--- Begin Passage provided ---
The Decameron

The Decameron

by

Giovanni Boccaccio

The Decameron: Day 7: Fifth Tale Summary & Analysis

Summary
Analysis
Fiammetta picks up on Lauretta’s theme and offers another example of marital jealousy. In Rimini a Jealous Merchant loves the Jealous Merchant’s Wife so much that he imagines everyone else must love her, too. And because she tries to please him, he worries she wants to please other men as well. He is so protective that he won’t even let her stand near a window. To amuse herself and pay her husband back, she wants to give him a “just and proper motive” for his jealousy.
The Jealous Merchant illustrates the dangers of excess and demonstrates the paradox of jealousy in husbands (especially of honorable wives): perversely, he becomes suspicious that his wife will cheat on him because she is initially such a loving and obedient wife to him. His wife is trapped by gendered expectations and is driven to make good on his irrational fears only after she is punished for her obedience by being completely trapped inside her home.
Themes
Men and Women Theme Icon
Moderation and Excess Theme Icon
Fortune favors the Jealous Merchant’s Wife, who finds and enlarges a crack that communicates between her house and the bedroom of their neighbor, a young man named Filippo. They can talk and touch each other’s hands through the crack, but nothing else. As Christmas approaches, she seeks permission from the Jealous Merchant to go to confession and attend mass. He wants to know what sins she’s confessing, but she refuses to confess to anyone but a priest.
The medieval church required all Christians to attend confession at least once a year, so the merchant’s wife is only asking to be able to meet the minimum requirements of her faith. Her need to ask for permission reminds readers that she is subject to her husband’s authority and doesn’t have full autonomy over her life, even in matters as private as her faith and her conscience. In answer to her extremely modest request, her husband’s immediate desire to know her sins (suggesting that he fears they are sexual in nature) betrays the excessive nature of his jealousy. Like the story of Tofano (VII, 4), the tale sets up a scenario where the jealous husband’s excessive behavior will provide the means of his downfall.
--- End Passage provided ---
- Tasks to complete:
- a) Which people does the Decameron summary refer to by a personal name? List every one.
- b) Duplicate the Decameron summary from "Giovanni Boccaccio" to "for his jealousy.".
--- Begin Provided information ---
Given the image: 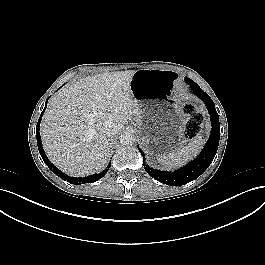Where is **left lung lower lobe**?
I'll list each match as a JSON object with an SVG mask.
<instances>
[{"instance_id": "left-lung-lower-lobe-1", "label": "left lung lower lobe", "mask_w": 265, "mask_h": 265, "mask_svg": "<svg viewBox=\"0 0 265 265\" xmlns=\"http://www.w3.org/2000/svg\"><path fill=\"white\" fill-rule=\"evenodd\" d=\"M186 82L190 85L191 90L198 95V97L203 100L206 104L208 112L211 117L212 129L211 135L206 142L204 149L202 150L201 154L189 163L187 166L178 169L174 172H167V171H160L157 169H153L145 164L146 172L155 180L170 186H181L189 183L196 178H198L211 164L213 161L218 145H219V138H220V123L218 113L215 109V104L212 99L196 84L189 78H185ZM140 153L145 159V155L143 151L138 148Z\"/></svg>"}]
</instances>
--- End Provided information ---
- Exercise answers:
- a) Giovanni Boccaccio, Fiammetta, Lauretta, Filippo, Tofano

- b)
Giovanni Boccaccio

The Decameron: Day 7: Fifth Tale Summary & Analysis

Summary
Analysis
Fiammetta picks up on Lauretta’s theme and offers another example of marital jealousy. In Rimini a Jealous Merchant loves the Jealous Merchant’s Wife so much that he imagines everyone else must love her, too. And because she tries to please him, he worries she wants to please other men as well. He is so protective that he won’t even let her stand near a window. To amuse herself and pay her husband back, she wants to give him a “just and proper motive” for his jealousy.